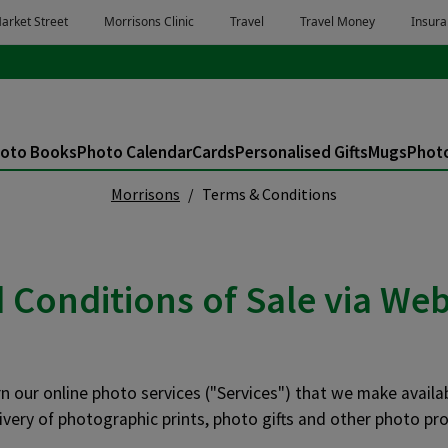
oto Books
Photo Calendar
Cards
Personalised Gifts
Mugs
Photo
Morrisons
Terms & Conditions
Conditions of Sale via Web
 our online photo services ("Services") that we make availa
ivery of photographic prints, photo gifts and other photo pro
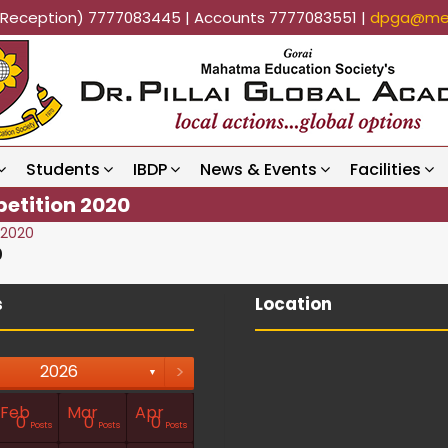
k (Reception) 7777083445 | Accounts 7777083551 |
dpga@mes
Students
IBDP
News & Events
Facilities
petition 2020
 2020
0
s
Location
>
2026
▼
Feb
Mar
Apr
0
0
0
Posts
Posts
Posts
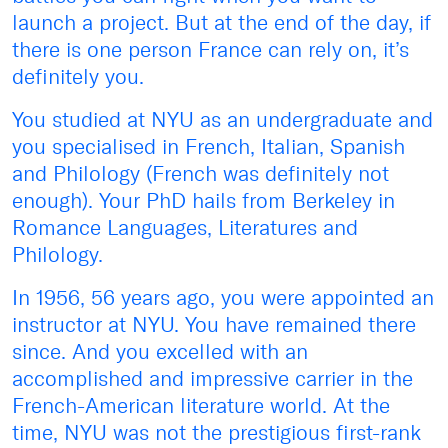
launch a project. But at the end of the day, if
there is one person France can rely on, it’s
definitely you.
You studied at NYU as an undergraduate and
you specialised in French, Italian, Spanish
and Philology (French was definitely not
enough). Your PhD hails from Berkeley in
Romance Languages, Literatures and
Philology.
In 1956, 56 years ago, you were appointed an
instructor at NYU. You have remained there
since. And you excelled with an
accomplished and impressive carrier in the
French-American literature world. At the
time, NYU was not the prestigious first-rank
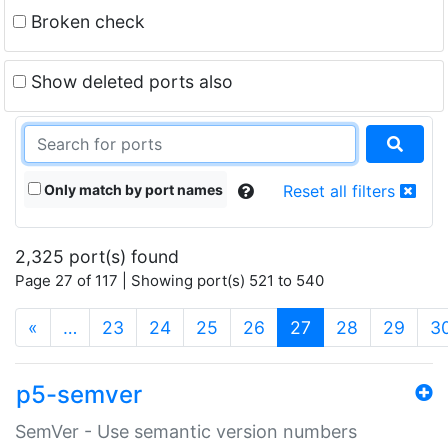
Broken check
Show deleted ports also
Only match by port names
Reset all filters
2,325 port(s) found
Page 27 of 117 | Showing port(s) 521 to 540
(current)
«
…
23
24
25
26
27
28
29
3
p5-semver
SemVer - Use semantic version numbers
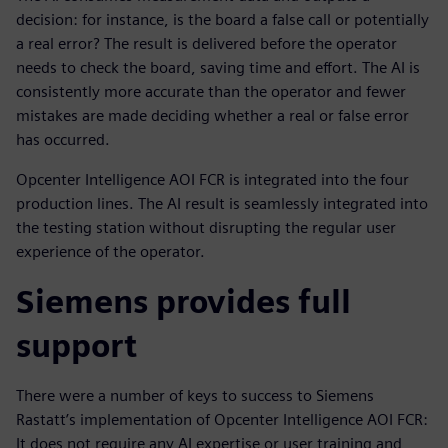
decision: for instance, is the board a false call or potentially
a real error? The result is delivered before the operator
needs to check the board, saving time and effort. The AI is
consistently more accurate than the operator and fewer
mistakes are made deciding whether a real or false error
has occurred.
Opcenter Intelligence AOI FCR is integrated into the four
production lines. The AI result is seamlessly integrated into
the testing station without disrupting the regular user
experience of the operator.
Siemens provides full
support
There were a number of keys to success to Siemens
Rastatt’s implementation of Opcenter Intelligence AOI FCR:
It does not require any AI expertise or user training and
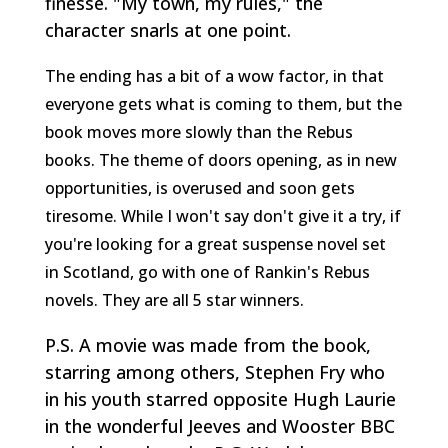
finesse. "My town, my rules," the
character snarls at one point.
The ending has a bit of a wow factor, in that
everyone gets what is coming to them, but the
book moves more slowly than the Rebus
books. The theme of doors opening, as in new
opportunities, is overused and soon gets
tiresome. While I won't say don't give it a try, if
you're looking for a great suspense novel set
in Scotland, go with one of Rankin's Rebus
novels. They are all 5 star winners.
P.S. A movie was made from the book,
starring among others, Stephen Fry who
in his youth starred opposite Hugh Laurie
in the wonderful Jeeves and Wooster BBC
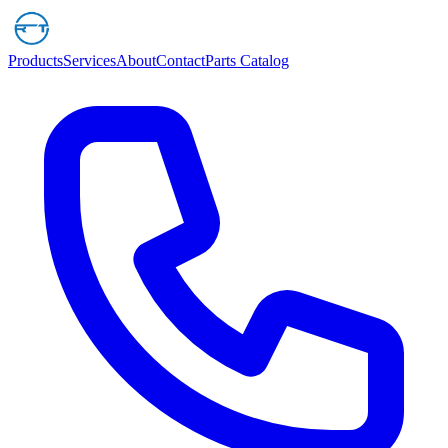
Products
Services
About
Contact
Parts Catalog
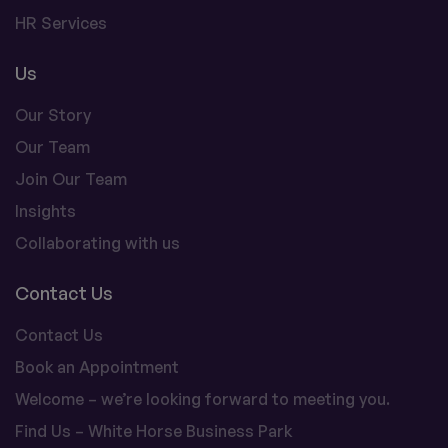
HR Services
Us
Our Story
Our Team
Join Our Team
Insights
Collaborating with us
Contact Us
Contact Us
Book an Appointment
Welcome – we’re looking forward to meeting you.
Find Us – White Horse Business Park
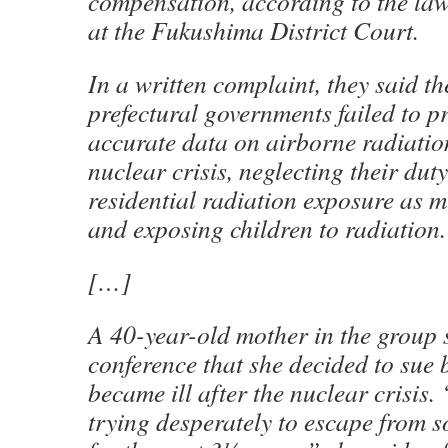
compensation, according to the laws
at the Fukushima District Court.
In a written complaint, they said th
prefectural governments failed to p
accurate data on airborne radiation
nuclear crisis, neglecting their duty
residential radiation exposure as m
and exposing children to radiation.
[…]
A 40-year-old mother in the group 
conference that she decided to sue 
became ill after the nuclear crisis.
trying desperately to escape from s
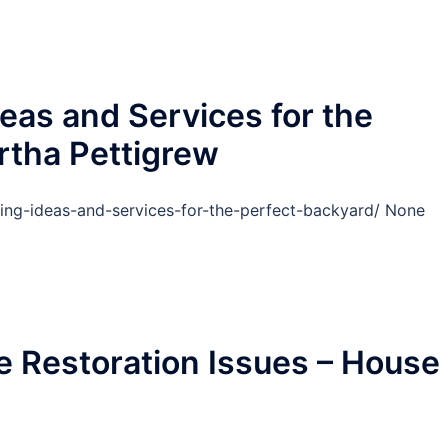
eas and Services for the
rtha Pettigrew
ing-ideas-and-services-for-the-perfect-backyard/ None
 Restoration Issues – House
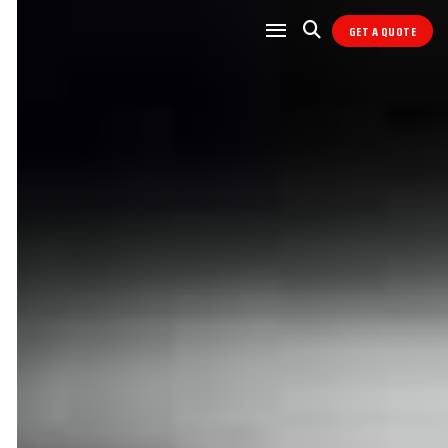
GET A QUOTE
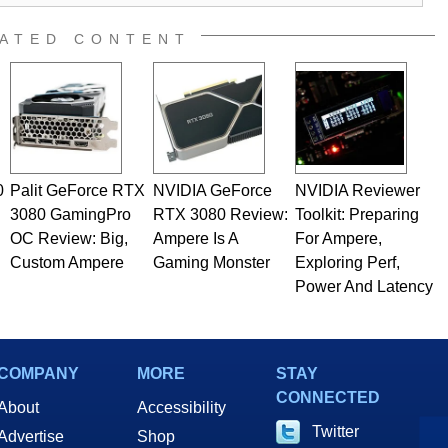
ATED CONTENT
0
Palit GeForce RTX
NVIDIA GeForce
NVIDIA Reviewer
3080 GamingPro
RTX 3080 Review:
Toolkit: Preparing
OC Review: Big,
Ampere Is A
For Ampere,
Custom Ampere
Gaming Monster
Exploring Perf,
Power And Latency
COMPANY
MORE
STAY
CONNECTED
About
Accessibility
Twitter
Advertise
Shop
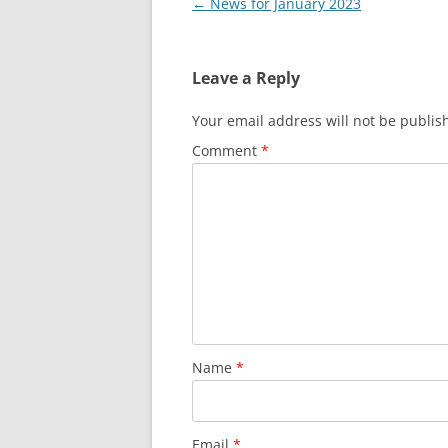
Post
←
News for January 2023
navigation
Leave a Reply
Your email address will not be publis
Comment
*
Name
*
Email
*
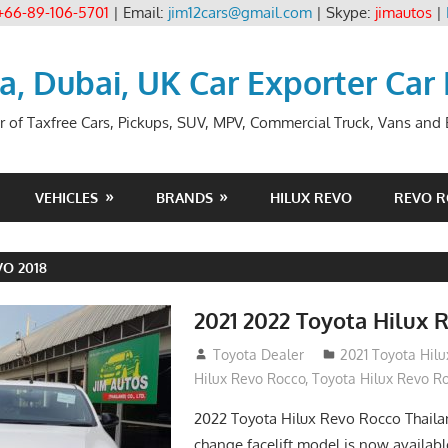
+66-89-106-5701
| Email:
jim12cars@gmail.com
| Skype:
jimautos
|
ia, Dubai, UK Car Exporter Car
r of Taxfree Cars, Pickups, SUV, MPV, Commercial Truck, Vans and B
VEHICLES
BRANDS
HILUX REVO
REVO 
O 2018
2021 2022 Toyota Hilux 
December 10, 2018
Toyota Dealer
2021 Toyota Hil
Hilux Revo Rocco
,
Toyota Hilux Revo R
2022 Toyota Hilux Revo Rocco Thail
change facelift model is now availabl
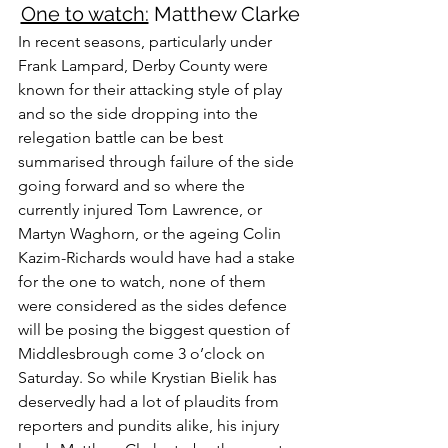
One to watch:
 Matthew Clarke
In recent seasons, particularly under 
Frank Lampard, Derby County were 
known for their attacking style of play 
and so the side dropping into the 
relegation battle can be best 
summarised through failure of the side 
going forward and so where the 
currently injured Tom Lawrence, or 
Martyn Waghorn, or the ageing Colin 
Kazim-Richards would have had a stake 
for the one to watch, none of them 
were considered as the sides defence 
will be posing the biggest question of 
Middlesbrough come 3 o’clock on 
Saturday. So while Krystian Bielik has 
deservedly had a lot of plaudits from 
reporters and pundits alike, his injury 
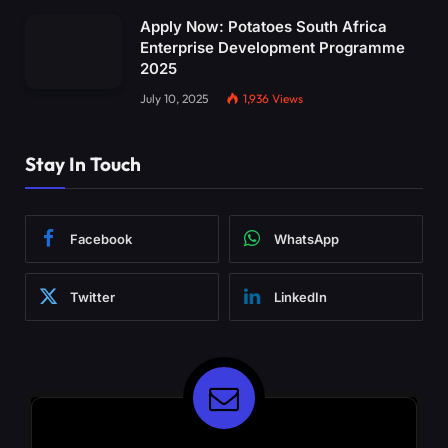
Apply Now: Potatoes South Africa
Enterprise Development Programme
2025
July 10, 2025
1,936
Views
Stay In Touch
Facebook
WhatsApp
Twitter
LinkedIn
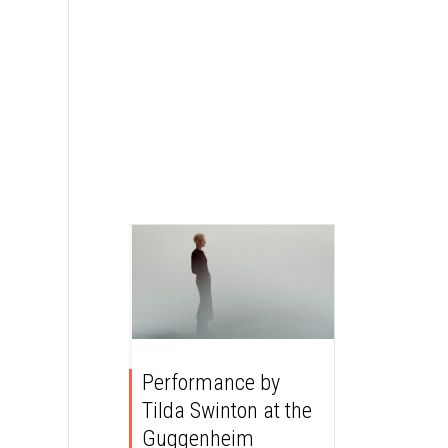
Performance by
Tilda Swinton at the
Guggenheim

* PROMPT: Search the material for the string "board" and return each line that has it.

* EXERCISE ANSWER:
decision: for instance, is the board a false call or potentially
needs to check the board, saving time and effort. The AI is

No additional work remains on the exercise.